**PROBLEM TO SOLVE**: Pick up the Polaris Predator 90 forum thread below at the point where it stops and keep writing it.

===== PAGE EXCERPT

# Polaris Predator 90 help



## Cedar Swamp (Oct 8, 2004)

After it warms up, it sputters and has fuel spitting from carb.
Anyone have any idea what the problem may be and the estimated cost for repair ?


----------



## CAMODIAK (Jun 19, 2006)

Your Floats Are Sticking. On The Bottom Of Your Carb Or The Side, There Should Be A Screw. Unscrew That, Let The Gas Drain Out Of The Bowl. Open Up The Fuel Cock And Let Some More Gas Drain Threw. Place A Napkin Under The Carb Also. This Way You Can See The Gunk That May Come Out. Sometimes This Is Just A Short Term Fix. You May Need To Take Carb Off And Do A Good Cleaning. This Most Likely Came From A Dirty Air Filter/gas Filter.


----------



## zucpet (Apr 28, 2007)

I agree with camo, its a carb problem. i have a 02 90 sportsman had same problems took apart carbs and cleaned realy good it runs like a champ. just take your time and look at all parts for wear if you need parts breakdown go to any polaris dealers website and look under oem parts they have the breakdowns and part #good luck,pete


----------



## CAMODIAK (Jun 19, 2006)

==========
===== RECORD EXCERPTS

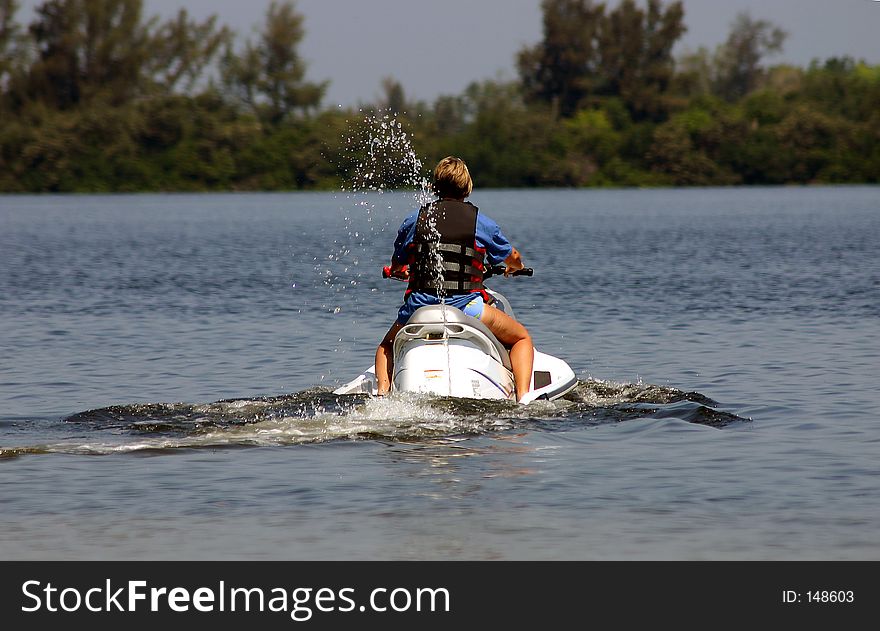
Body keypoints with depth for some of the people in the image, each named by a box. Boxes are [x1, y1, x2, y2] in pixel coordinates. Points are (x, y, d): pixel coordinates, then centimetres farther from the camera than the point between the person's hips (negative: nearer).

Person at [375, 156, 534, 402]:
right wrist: (514, 266, 44)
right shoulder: (481, 222, 3)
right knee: (522, 338, 19)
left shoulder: (414, 220, 6)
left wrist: (401, 271, 43)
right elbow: (513, 258, 19)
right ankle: (522, 398, -3)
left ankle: (382, 391, 4)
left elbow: (396, 267, 18)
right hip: (467, 305, -2)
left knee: (387, 347, 31)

==========

**FINAL ANSWER**:
AT ONE POINT IN TIME, AN OLD YAMAHA WARRIOR I HAD HAD GOTTEN SOME SAND IN THE CARB FROM THE DUNES. I DID THIS LITTLE TRICK ONLY TO HAVE SOME GUNK COME OUT BUT STILL LEAKED. UPON REMOVAL OF THE CARB AND LOOKING AT IT CLOSELY, I FOUND THE PROBLEM. A PIECE OD SAND GOT WEDGED UP IN THE FLOAT NEEDLE AND ACTUALLY "DENTED" THE RUBBER NIPPLE, THUS ALLOWING THE GAS TO NEVER STOP RUNNING DOWN INTO THE BOWL AND OVERFLOWING:yikes:


----------



## Cedar Swamp (Oct 8, 2004)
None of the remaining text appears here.